*Record excerpts*.
BEGIN

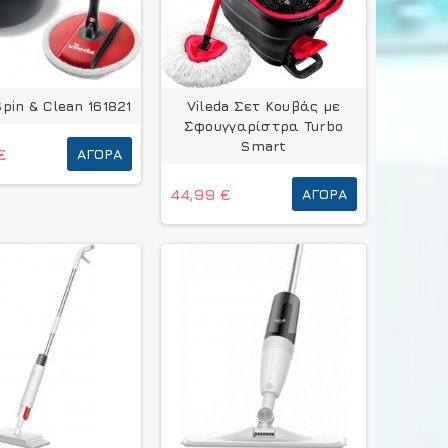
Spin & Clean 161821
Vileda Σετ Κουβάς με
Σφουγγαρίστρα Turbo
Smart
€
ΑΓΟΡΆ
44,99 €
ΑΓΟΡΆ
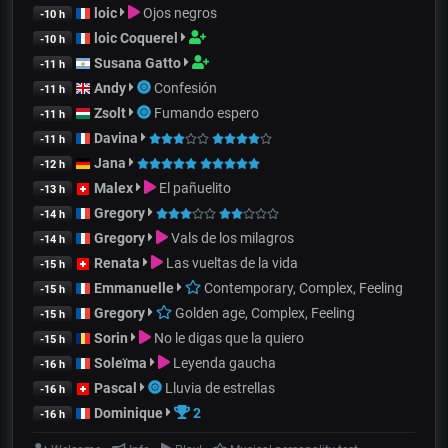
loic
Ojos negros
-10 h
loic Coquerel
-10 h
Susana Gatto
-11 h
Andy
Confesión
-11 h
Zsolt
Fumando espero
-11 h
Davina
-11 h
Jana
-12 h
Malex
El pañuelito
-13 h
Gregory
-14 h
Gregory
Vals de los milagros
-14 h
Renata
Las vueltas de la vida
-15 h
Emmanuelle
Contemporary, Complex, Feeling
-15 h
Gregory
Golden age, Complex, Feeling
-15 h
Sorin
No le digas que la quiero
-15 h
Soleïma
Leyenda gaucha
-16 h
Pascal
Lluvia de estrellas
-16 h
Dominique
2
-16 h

END
BEGIN

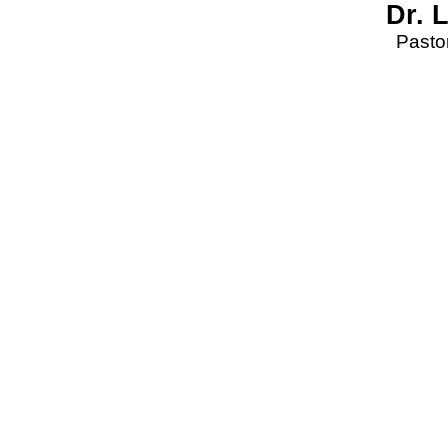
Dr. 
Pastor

END

*What the exercise asks*. Show every line above where "Complex" is found.

*Result of the exercise*.
Contemporary, Complex, Feeling
Golden age, Complex, Feeling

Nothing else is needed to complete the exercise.